• _Prompt 1_
Summarize the text on Student & Starter below in two sentences.

• _Text segment_
━━━━━━━━━━━━━━━━━━━━━━━━━━━━━━

- Leader: Ruben Snijder
- Founded: 26 November 2012
- Headquarters: Utrecht
- Ideology: Localism Student politics Civil libertarianism Environmentalism
- Utrecht Municipal Council: 2 / 45

Website
- studentenstarter.nl

= Student & Starter =

Student & Starter (S&S or StuSta) is a local political party in the city of Utrecht. Student & Starter was founded in 2013 and is run by students and post-graduates.

== History==
As of today, S&S is one of four successful student parties being able to win seats in a municipal council in the Netherlands. The councillors of this local political party rotate their seats after one or two years in the municipal council (instead of the regular four-year term). This is done both for practical reasons, but also to introduce new ideas to the municipal council. The party is closely related to other Dutch student parties such as STIP in Delft and Student en Stad in Groningen.

━━━━━━━━━━━━━━━━━━━━━━━━━━━━━━

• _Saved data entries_
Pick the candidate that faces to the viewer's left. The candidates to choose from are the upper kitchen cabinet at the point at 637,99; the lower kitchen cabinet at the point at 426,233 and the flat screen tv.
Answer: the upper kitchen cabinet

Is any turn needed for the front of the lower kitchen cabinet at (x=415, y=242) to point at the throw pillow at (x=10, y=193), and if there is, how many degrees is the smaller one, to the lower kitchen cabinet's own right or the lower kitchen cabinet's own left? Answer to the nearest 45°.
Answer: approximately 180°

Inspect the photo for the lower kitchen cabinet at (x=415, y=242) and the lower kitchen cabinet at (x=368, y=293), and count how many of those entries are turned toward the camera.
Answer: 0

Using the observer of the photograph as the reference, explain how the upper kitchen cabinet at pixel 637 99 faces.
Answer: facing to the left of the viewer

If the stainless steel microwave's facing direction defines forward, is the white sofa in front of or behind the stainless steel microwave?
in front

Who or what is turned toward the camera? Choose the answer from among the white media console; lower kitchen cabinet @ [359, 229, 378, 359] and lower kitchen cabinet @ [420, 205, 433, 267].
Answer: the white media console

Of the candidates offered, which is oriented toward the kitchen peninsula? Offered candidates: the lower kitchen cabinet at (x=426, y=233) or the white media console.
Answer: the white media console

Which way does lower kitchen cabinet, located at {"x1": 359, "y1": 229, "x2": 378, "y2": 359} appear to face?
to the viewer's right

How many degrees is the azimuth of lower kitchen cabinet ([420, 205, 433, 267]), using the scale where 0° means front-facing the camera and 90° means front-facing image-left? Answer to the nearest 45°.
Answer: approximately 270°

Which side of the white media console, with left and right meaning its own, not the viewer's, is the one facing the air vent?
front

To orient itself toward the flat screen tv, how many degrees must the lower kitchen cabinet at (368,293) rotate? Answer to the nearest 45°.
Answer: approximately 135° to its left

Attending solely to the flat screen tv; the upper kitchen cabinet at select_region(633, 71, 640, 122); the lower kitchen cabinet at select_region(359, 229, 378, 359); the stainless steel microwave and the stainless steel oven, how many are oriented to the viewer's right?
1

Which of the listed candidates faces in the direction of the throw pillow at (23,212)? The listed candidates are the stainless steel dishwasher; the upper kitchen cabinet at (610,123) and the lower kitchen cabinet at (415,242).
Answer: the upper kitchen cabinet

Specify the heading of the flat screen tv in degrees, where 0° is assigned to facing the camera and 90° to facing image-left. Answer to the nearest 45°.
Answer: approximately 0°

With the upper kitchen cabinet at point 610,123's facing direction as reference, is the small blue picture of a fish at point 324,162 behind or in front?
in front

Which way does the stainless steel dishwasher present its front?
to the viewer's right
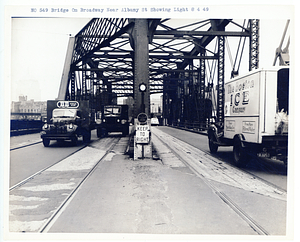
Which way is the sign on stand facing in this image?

━━━━━━━━━━━━━━━━━━━━━━━━━━━━━━

• _Prompt 2_
Quote the entries above verbatim, from the start of the entries through the line containing "Answer: facing to the left of the viewer".

• _Final answer 1_
Student & Starter is a local political party in Utrecht, run by students and post-graduates, and it holds 2 of the 45 seats on the Utrecht Municipal Council. Its councillors rotate their seats after one or two years rather than serving the regular four-year term, both for practical reasons and to introduce new ideas to the council.

• _Final answer 2_
Pick the candidate that faces to the viewer's left. The candidates to choose from are the upper kitchen cabinet at the point at 637,99; the lower kitchen cabinet at the point at 426,233 and the flat screen tv.
Answer: the upper kitchen cabinet

Is any turn needed for the front of the lower kitchen cabinet at (x=415, y=242) to point at the throw pillow at (x=10, y=193), and if there is, how many degrees is the smaller one, to the lower kitchen cabinet's own right or the lower kitchen cabinet's own left? Answer to the nearest 45°.
Answer: approximately 180°

Inspect the photo for the lower kitchen cabinet at (x=415, y=242) and the lower kitchen cabinet at (x=368, y=293), and count how many of those entries are turned toward the camera.
Answer: 0

Using the observer of the photograph as the reference, explain how the upper kitchen cabinet at pixel 637 99 faces.
Answer: facing to the left of the viewer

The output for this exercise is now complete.